Nicht nur weil sich Rose Papiere, Identität und schließlich Besitz eines gefallenen Kameraden angeeignet hat, sondern weil sie als Frauen die »heilige« Geschlechterordnung gestört haben, werden Rose und Suzanna verfolgt und schließlich getötet. Übrigens darf man auch die Darstellerin Caro Braun dafür loben, wie sie die Wandlung einer gefährdeten über eine gerettete bis zu einer selbstbewussten Frau modelliert, die dann, unversöhnt, sterben muss, während es Rose selbst immerhin noch gelingt, ihre eigene Geschichte niederzuschreiben. Einen gnädigen Tod findet auch sie nicht.

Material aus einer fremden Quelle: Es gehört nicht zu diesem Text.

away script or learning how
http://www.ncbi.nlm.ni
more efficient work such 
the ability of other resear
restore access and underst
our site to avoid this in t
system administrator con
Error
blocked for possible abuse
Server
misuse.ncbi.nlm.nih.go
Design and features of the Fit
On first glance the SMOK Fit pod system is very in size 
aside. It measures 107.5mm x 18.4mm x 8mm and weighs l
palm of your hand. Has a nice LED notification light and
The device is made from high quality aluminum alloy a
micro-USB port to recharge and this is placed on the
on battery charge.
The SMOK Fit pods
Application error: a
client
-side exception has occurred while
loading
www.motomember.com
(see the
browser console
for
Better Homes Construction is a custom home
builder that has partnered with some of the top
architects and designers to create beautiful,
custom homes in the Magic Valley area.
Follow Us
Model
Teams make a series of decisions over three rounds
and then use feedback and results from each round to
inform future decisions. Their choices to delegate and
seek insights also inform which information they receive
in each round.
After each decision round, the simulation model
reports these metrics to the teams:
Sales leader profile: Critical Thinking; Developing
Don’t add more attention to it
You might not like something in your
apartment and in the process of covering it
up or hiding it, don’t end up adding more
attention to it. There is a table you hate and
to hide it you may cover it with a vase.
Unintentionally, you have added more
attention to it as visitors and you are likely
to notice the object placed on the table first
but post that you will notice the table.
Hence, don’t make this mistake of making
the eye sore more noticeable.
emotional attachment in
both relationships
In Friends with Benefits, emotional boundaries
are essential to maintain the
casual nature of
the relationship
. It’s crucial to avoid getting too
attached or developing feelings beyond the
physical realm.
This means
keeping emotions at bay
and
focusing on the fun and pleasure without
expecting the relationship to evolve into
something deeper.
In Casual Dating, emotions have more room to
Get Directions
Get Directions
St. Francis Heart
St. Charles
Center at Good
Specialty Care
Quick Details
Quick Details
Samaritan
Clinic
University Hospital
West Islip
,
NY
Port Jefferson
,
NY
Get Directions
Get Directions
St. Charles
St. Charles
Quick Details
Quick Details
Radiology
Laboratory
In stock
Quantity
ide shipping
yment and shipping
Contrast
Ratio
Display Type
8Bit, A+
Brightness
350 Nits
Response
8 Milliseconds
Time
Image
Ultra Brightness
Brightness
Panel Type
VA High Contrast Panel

»Rose« erzählt nicht nur die Geschichte einer abenteuerlichen Frau in Männerkleidern, die Schleinzer und sein Co-Autor Alexander Brom aus diversen historischen Vorbildern zusammen gesetzt haben, es ist vor allem die Haltung des Films, zwischen Distanz und Empathie, die sich nirgendwo ins Melodramatische oder, bei aller Authentizität, ins Historische flüchtet. Der Film nimmt seine Haupt- und Nebenfiguren ernst. (Wenn man schon etwas bemäkeln wollte, dann wäre es vielleicht der Mangel an einer auch nur interessanten Männer-Figur: die Männer in »Rose« scheinen eher Repräsentanten als Subjekte der Macht. Aber vielleicht wäre es anders auch schon wieder zu viel des Guten.) Die Bildgestaltung (von Gerald Kerkletz, der schon die Kamera in Schleinzers ersten beiden Spielfilmen führte) ist ein faszinierend realistisches Gegengewicht gegen die ironisch-poetische Erzählweise der Off-Narration, schafft dabei aber gleichwohl auch einen kleinen Streifzug durch die Kunstgeschichte, vom »Flugblatt« des Krieges über Vermeer bis zum Expressionismus. Und dann gibt es immer wieder die John Ford-Einstellungen aus dem Dunkel des Innen heraus, was gelegentlich auch an einen von den Western erinnert, in denen die Suche der Menschen nach einer neuen Heimat gründlich schief gegangen ist. Denn jenseits des Genderplays und jenseits der Anklage der bigott patriarchalen Gesellschaft ist »Rose« auch die Geschichte eines Menschen, der nicht nur die Freiheit suchte (die, wie er in der Gerichtsverhandlung erklärt, nur in der Männerhose zu haben war), sondern auch einen Platz zum Leben. Eine Heimat.
»Rose« ist einer jener Filme, die man gern ein zweites, ja ein drittes Mal ansieht. Weil man sich auf einmal gar nicht daran sattsehen kann.